» PROVIDED TEXT
▬▬▬
Most ribosomal proteins are constitutively bound to the ribosome; however, during the stationary growth phase of S. cerevisiae, RACK1 is present in both a ribosome- and a non-ribosome-bound form (Baum et al, 2004). This seems to be the result of an upregulation of RACK1 levels, rather than a dissociation of RACK1 from the ribosome. In humans and fission yeast, a non-ribosome-bound form of RACK1 has also been observed (Ceci et al, 2003; Shor et al, 2003), although a recent study showed that RACK1 is not present in a soluble form (Gerbasi et al, 2004). It is not known whether all ribosomes harbour RACK1 or whether the soluble RACK1 fraction that is observed in some studies is the result of higher levels of the protein compared with ribosomes. However, the persistence of the RACK1 interaction with ribosomes under highsalt conditions (Inada et al, 2002), the presence of RACK1 at a 1:1 ratio with other ribosomal proteins (Link et al, 1999) and its confirmed high-occupancy presence in cryo-EM maps of eukaryotic ribosomes (Sengupta et al, 2004) indicate that most ribosomes in the cell contain RACK1. The ribosomal position of RACK1 shows that the repeats that are responsible for receptor/kinase binding are exposed to the solvent, which implies that RACK1 might assemble signalling complexes on the ribosome, although this has yet to be experimentally verified (Fig 1).

Cellular processes that are regulated by RACK1

In mammals, RACK1 regulates several processes that involve contact with the extracellular matrix, such as cell spreading, the establishment of focal adhesions and cell–cell contacts.

Depletion of RACK1 by antisense RNA in mouse fibroblast cells (Hermanto et al, 2002) prevented cell spreading and reduced the number of focal adhesions, which indicates that RACK1 is a positive regulator of these processes. The ability of RACK1 to regulate attachment depends on its ability to recruit PKC to the integrin receptor in the system that is being studied. The RACK1–Src interaction has also been implicated in regulating attachment, as the presence of a RACK1 mutant that is unable to bind the Src kinase leads to a loss of central focal adhesions (Cox et al, 2003). In summary, RACK1 has an important role in coordinating the signalling events that control contact with the extracellular matrix through recruiting PKC and Src to the integrin receptor.
▬▬▬
» WORK INSTRUCTION 1
Answer these questions using the RACK1 text:
(a) In which growth phase of S. cerevisiae is RACK1 found in both a ribosome-bound and a non-ribosome-bound form?
(b) What was used to deplete RACK1 in mouse fibroblast cells?
(c) Which two proteins does RACK1 recruit to the integrin receptor, according to the last sentence?
» WORK INSTRUCTION 2
Translate this sentence from the RACK1 text into Spanish: "In mammals, RACK1 regulates several processes that involve contact with the extracellular matrix, such as cell spreading, the establishment of focal adhesions and cell–cell contacts."

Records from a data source
▬▬▬
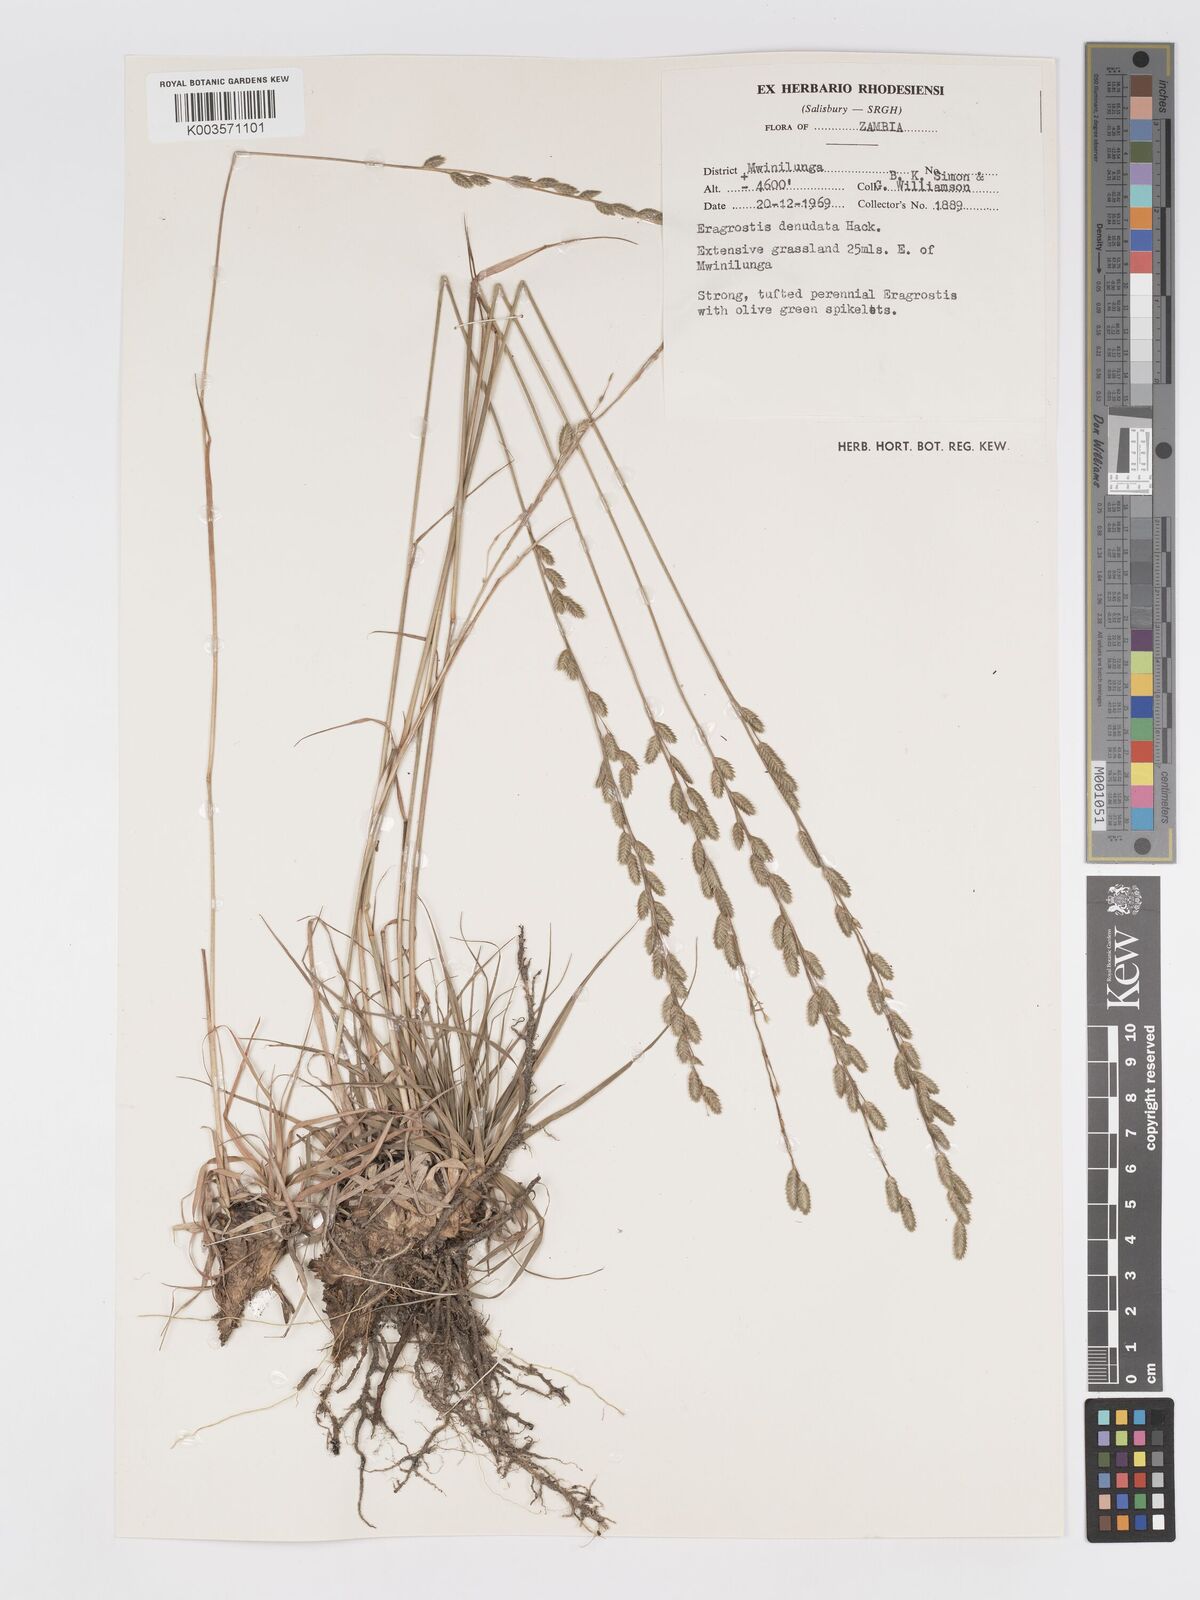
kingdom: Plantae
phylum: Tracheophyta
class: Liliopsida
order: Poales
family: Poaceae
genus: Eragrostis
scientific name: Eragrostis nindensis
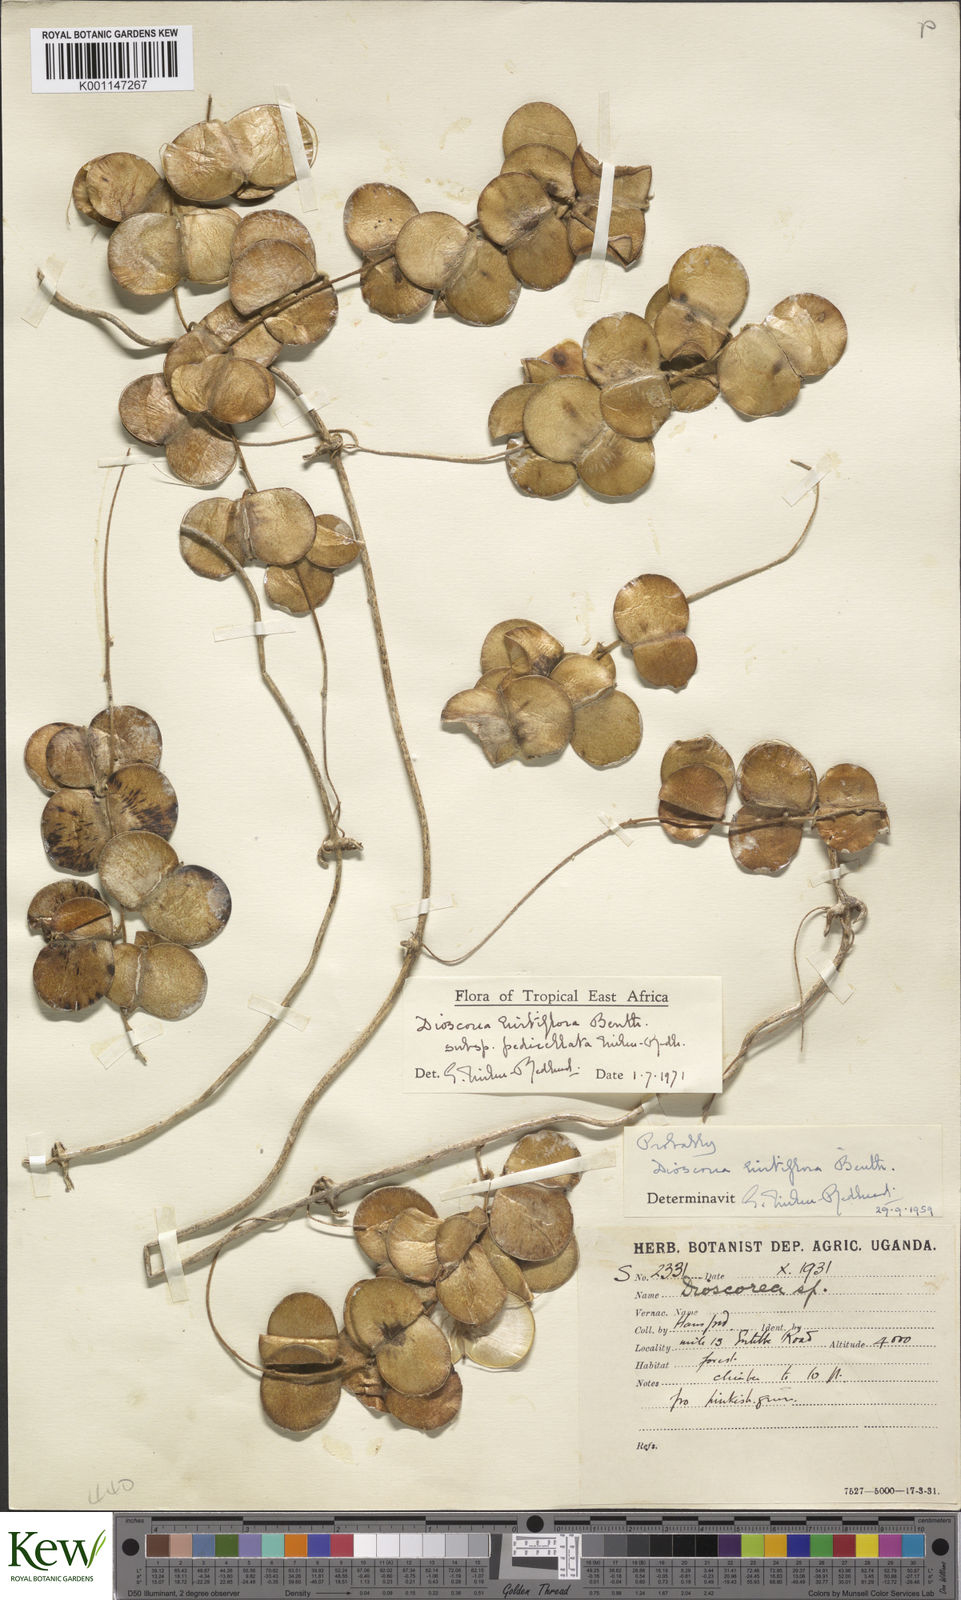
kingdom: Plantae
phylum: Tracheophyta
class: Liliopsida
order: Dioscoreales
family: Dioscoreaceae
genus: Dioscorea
▬▬▬
» ANSWER 1
(a) The stationary growth phase.
(b) Antisense RNA.
(c) PKC and Src.

» ANSWER 2
En los mamíferos, RACK1 regula varios procesos que implican contacto con la matriz extracelular, como la extensión celular, el establecimiento de adhesiones focales y los contactos célula-célula.